# The Heart of High Resolution EBSD

#### XCF: The Cross Correlation Function

At the core of the HR EBSD method is cross correlation. The Cross-Correlation function (or XCF) is a well-established mathematical technique used in many fields from signal processing to astronomy. As used in HREBSD it provides a comparative measure of the distortion between a test pattern and a reference pattern. Cross correlation is performed over numerous regions of interest (ROI) common to both patterns and the average shift within each of the selected ROIs between test and reference patterns is measured. These are used to calculate a relative distortion matrix which in turn is used to elucidate the stress/strain state of the material under study.
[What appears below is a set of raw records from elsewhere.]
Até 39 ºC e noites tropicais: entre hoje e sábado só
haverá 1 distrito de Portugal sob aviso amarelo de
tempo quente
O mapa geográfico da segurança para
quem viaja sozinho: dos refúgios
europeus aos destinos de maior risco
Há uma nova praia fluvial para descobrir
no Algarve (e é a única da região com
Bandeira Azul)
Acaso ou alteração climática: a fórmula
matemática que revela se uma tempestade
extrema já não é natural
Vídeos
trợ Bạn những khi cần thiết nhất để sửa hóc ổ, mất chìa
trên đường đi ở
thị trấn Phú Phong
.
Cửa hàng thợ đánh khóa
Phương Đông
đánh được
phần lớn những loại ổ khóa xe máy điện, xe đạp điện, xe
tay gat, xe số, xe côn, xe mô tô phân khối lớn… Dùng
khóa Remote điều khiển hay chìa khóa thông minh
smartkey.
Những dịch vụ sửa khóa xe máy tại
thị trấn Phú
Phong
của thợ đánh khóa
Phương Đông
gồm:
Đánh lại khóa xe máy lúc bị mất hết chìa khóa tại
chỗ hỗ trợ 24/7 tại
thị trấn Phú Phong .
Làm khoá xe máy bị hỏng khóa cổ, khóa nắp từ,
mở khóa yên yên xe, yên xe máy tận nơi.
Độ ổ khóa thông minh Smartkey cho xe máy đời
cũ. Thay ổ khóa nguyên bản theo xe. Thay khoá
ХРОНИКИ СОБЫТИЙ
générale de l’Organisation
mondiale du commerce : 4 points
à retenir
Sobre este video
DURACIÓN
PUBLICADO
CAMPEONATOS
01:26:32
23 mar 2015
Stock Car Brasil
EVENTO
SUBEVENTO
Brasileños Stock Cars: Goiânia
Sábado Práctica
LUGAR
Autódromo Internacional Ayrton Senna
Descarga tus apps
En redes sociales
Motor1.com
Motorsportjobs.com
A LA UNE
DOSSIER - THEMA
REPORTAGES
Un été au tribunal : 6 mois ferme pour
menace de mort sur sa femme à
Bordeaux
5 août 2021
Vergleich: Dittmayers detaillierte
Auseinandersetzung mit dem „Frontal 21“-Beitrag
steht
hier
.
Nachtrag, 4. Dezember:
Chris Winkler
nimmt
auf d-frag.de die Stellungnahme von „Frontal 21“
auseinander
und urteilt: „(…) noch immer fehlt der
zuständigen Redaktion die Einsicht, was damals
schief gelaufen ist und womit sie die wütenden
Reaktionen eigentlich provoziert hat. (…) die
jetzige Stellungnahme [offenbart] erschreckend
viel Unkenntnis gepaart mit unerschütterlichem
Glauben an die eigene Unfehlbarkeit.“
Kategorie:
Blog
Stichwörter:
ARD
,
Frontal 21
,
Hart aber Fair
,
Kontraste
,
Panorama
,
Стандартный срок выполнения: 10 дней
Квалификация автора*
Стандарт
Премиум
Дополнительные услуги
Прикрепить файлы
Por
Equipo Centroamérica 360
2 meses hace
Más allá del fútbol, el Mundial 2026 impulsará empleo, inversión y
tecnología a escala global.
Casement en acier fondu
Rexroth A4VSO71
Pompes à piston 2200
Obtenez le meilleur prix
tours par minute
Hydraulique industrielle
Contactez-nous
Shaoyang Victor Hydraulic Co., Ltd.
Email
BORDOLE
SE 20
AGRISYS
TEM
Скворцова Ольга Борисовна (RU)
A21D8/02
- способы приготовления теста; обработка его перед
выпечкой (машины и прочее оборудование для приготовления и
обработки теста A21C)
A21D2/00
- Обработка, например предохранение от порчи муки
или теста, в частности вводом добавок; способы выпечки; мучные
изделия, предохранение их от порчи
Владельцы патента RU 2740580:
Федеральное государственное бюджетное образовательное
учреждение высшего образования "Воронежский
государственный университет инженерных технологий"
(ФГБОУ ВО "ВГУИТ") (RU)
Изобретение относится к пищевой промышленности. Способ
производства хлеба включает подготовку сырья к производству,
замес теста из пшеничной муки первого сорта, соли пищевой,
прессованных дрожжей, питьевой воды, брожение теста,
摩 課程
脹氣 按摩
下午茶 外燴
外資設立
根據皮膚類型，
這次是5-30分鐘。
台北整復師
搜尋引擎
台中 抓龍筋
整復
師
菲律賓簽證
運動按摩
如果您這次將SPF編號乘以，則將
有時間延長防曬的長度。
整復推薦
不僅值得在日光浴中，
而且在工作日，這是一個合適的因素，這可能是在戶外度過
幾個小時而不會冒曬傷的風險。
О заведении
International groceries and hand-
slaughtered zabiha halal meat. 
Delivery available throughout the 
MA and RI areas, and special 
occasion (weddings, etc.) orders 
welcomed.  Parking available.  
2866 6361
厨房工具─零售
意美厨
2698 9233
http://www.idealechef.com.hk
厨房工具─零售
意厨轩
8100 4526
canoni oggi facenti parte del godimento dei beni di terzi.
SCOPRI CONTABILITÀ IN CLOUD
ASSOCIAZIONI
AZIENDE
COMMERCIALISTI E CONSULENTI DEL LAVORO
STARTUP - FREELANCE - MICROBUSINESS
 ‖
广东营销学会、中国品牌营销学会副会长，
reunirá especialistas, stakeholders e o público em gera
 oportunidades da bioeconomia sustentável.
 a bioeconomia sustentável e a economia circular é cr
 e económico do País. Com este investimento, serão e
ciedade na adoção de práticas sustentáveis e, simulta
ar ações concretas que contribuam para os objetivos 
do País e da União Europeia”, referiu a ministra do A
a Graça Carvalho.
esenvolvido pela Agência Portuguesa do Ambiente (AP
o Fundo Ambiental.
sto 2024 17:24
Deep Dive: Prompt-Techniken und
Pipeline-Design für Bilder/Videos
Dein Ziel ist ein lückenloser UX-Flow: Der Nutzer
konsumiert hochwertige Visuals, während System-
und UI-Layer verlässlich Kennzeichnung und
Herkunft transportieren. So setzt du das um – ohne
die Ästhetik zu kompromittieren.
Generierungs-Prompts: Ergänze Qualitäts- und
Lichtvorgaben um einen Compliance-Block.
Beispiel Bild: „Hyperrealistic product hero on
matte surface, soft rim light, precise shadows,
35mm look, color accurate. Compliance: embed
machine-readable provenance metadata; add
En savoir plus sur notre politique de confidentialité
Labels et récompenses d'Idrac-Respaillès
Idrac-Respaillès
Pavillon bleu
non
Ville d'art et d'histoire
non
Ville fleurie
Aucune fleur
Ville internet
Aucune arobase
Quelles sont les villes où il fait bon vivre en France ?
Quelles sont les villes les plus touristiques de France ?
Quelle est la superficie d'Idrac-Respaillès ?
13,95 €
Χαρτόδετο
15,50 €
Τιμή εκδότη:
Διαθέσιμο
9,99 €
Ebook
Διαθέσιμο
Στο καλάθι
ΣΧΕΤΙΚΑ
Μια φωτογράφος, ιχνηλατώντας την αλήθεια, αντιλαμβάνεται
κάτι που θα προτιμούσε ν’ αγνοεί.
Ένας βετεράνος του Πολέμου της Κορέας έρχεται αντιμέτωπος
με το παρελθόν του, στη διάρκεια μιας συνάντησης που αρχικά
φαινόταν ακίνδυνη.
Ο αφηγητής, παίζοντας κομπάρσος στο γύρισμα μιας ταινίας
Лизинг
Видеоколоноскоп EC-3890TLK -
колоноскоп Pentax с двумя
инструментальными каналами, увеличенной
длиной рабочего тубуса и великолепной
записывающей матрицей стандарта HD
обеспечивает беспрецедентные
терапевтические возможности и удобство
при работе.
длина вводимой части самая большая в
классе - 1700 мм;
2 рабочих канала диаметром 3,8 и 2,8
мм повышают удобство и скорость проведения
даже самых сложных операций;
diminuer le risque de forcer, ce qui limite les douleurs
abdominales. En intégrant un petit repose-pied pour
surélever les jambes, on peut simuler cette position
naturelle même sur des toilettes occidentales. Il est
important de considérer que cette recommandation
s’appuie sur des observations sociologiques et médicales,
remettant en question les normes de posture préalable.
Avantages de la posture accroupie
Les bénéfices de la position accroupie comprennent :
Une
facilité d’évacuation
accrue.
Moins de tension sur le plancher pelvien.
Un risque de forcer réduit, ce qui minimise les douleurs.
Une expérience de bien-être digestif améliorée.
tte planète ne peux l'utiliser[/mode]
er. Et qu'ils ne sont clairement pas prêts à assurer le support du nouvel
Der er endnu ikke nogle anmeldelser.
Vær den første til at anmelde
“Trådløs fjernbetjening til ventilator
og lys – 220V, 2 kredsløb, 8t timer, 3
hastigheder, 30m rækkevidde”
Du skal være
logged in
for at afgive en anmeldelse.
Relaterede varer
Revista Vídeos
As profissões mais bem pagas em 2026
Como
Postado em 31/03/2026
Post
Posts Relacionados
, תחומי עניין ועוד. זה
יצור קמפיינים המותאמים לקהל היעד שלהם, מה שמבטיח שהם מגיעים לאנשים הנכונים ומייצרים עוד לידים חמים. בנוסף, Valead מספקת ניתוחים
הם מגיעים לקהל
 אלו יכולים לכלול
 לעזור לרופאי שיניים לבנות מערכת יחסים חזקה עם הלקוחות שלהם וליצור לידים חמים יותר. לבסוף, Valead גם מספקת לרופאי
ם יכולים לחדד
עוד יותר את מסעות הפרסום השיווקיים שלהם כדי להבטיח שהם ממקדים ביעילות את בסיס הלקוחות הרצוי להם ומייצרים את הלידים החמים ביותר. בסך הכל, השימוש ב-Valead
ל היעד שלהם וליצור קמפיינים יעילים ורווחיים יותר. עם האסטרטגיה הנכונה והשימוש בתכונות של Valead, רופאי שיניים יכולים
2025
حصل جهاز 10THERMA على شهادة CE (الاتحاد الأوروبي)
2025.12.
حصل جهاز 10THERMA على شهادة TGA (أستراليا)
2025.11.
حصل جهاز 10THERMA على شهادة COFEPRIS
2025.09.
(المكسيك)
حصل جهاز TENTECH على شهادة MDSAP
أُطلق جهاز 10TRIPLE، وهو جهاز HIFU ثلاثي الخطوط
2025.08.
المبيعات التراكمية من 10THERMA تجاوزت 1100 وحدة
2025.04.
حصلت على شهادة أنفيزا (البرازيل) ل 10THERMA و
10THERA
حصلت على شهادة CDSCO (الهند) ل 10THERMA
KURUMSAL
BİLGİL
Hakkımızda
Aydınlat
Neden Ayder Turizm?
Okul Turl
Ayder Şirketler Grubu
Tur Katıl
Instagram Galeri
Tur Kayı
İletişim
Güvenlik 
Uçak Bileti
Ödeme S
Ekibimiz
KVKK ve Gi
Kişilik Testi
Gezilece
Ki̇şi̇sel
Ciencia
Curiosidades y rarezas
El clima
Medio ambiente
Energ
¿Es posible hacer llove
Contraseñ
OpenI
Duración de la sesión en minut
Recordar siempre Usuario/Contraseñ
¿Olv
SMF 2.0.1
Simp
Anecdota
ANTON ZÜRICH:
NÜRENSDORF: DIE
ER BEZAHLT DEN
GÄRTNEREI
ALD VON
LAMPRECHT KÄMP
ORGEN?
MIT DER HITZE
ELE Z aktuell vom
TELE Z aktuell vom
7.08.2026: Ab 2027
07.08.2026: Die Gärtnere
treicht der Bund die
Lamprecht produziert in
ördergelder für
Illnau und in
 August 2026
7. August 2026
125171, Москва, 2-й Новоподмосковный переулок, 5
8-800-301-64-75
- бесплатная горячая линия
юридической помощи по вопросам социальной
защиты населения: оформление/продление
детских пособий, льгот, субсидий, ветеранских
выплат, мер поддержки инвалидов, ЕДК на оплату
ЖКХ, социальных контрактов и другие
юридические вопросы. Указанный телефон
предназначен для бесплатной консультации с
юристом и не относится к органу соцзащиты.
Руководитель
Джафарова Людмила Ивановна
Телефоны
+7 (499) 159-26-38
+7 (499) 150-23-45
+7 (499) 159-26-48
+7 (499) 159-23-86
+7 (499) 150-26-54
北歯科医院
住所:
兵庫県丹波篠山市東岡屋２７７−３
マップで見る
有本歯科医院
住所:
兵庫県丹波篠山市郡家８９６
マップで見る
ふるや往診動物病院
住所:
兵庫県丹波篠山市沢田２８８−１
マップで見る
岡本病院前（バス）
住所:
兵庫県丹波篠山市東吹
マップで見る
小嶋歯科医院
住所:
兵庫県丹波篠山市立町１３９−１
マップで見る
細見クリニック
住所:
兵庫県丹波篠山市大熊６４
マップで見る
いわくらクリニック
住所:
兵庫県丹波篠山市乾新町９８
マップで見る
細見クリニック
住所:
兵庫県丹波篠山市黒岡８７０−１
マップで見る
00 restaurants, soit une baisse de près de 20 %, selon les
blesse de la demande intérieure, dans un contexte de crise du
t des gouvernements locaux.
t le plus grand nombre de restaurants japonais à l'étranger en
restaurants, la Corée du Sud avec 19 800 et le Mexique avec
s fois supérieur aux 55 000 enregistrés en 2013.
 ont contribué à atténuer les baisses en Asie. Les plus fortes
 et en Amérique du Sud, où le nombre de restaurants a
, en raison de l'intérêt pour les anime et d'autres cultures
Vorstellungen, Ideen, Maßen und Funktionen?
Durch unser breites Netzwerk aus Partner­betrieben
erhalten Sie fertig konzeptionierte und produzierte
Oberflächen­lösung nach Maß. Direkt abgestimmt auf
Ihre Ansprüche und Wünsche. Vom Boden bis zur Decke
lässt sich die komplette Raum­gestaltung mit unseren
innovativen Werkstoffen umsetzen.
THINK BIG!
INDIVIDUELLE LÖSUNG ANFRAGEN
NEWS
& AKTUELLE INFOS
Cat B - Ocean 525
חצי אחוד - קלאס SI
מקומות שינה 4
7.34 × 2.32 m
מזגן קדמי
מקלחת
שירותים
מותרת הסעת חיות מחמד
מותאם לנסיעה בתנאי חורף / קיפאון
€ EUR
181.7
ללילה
Typically an ROI is square and covers around 1/16^{th} of the total area of the pattern. They are distributed so as to sample predominately the areas towards the outer edges of the pattern which because of the gnomonic projection form of the pattern are the most sensitive to strain. The XCF is based upon Fourier Transforms and these are best calculated using the Fast Fourier transform or FFT – this constrains the size (width and height) of the ROI to be a number that is a power of 2 (e.g. 128, 256, 512 etc.)

The result of the XCF of an ROI from 2 different patterns of similar orientation is a square array of real numbers. The value of the number at each point in the XCF array represents the degree of correlation between the 2 patterns if the test pattern had been offset so that it is centred at that point. These numbers are largest at the point where the 2 patterns best overlap (i.e. correlate). For example, if the contents of the ROI are identical apart from the test pattern being shifted one pixel to the right compared to the reference pattern, the XCF will have its brightest pixel at the position 1,0.

By using a peak fitting routine to interpolate the position of the XCF peak, it is possible to measure sub-pixel shifts. In astronomy, for example, they can track the movement of a star to at least 1/100 of a pixel sensitivity. In HREBSD the presence of noise and a background signal limit the sensitivity to 1/10 to 1/20 of a pixel.